Cancer survival analysis¶

This scripts combines Genomics England secondary data to support survival analysis. This script is meant to be used as an guide on where to find relevant information, keeping in mind that each cohort should be further curated and that real-world evidence requires data cleaning and quality checks.

The code can be found here:

/gel_data_resources/example_scripts/survival_oncology

Please copy it into your dir and edit according to your needs.

Summary¶

The script will provide the basis for a cohort build, estimate time of survival or until last time seen, and combine with genetic data.

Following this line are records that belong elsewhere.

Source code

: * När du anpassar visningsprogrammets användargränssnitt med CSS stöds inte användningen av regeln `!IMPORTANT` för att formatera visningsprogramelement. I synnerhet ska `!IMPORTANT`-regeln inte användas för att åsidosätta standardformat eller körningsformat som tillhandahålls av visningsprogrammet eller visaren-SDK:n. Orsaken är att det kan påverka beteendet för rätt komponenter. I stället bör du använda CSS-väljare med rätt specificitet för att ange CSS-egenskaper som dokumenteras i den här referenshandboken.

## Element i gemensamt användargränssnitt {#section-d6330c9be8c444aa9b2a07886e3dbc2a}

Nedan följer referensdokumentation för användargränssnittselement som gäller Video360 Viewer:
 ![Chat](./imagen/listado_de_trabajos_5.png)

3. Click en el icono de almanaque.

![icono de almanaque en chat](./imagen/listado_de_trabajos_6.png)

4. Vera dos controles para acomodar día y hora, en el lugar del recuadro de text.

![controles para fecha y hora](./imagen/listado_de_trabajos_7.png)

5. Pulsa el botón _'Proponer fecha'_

Usage	Variables	Columns	Table	Comment
cohort building	patient id sample id	participant_id tumour_sample_platekey	cancer_analysis	This can be further subset. av_tumour is a great source of information for such. Please make use of the tutorial on cohort building to build you own custom cohorts.
survival time	death last seen date of diagnosis	participant_id date_of_death/death_date
arrivaldate/disdate/apptdate/ccdisdate diagnosis_date+diagnosis_icd_code/ diagnosisdatebest+site_icd10_o2	mortality/death_details ae/apc/op/cc cancer_participant_tumour	Consider selecting only survival <5 years Note that diagnosis code is also select to confirm that the date of diagnosis corresponds to the correct disease
SNV status	mutations on a gene of interest	uses gene_centric-report, please read here on how to select your variants: Gene centric SNV report for cancer participants

Missing diagnosis dates

For a subset of cases, the diagnosis date is missing. In these cases, the data is imputed.

Pre-requirements¶

Make sure you have LabKey API working on your machine. You also need to install some R dependencies. Some of these will only work on R v4.2.1 or later.

Getting started¶

Open a terminal and type:

module load R/4.2.1
rstudio

install the dependencies:

dependencies <- c("tidyverse", "lubridate", "survminer", "survival", "Rlabkey", "gdata", "bit64")
install.packages(dependencies, lib = '~/path/to/personal/library/directory')

These libraries will have a number of their own dependencies so may take some time to be installed.

Input¶

You need to edit the gene of interest, in this case BRCA2.

Search for SNVdb to localise the relevant part of code, change the gene name for more information, such as selecting specific variants, look at: Gene centric SNV report for cancer participants

Output¶

A survival curve split for reference and alternative alleles of a certain gene.

All tables relevant to retrieve survival, including cleaning how to clean the data should be listed here.

Example of a plot created based on the script above, applying specific changes for the cohort of interest.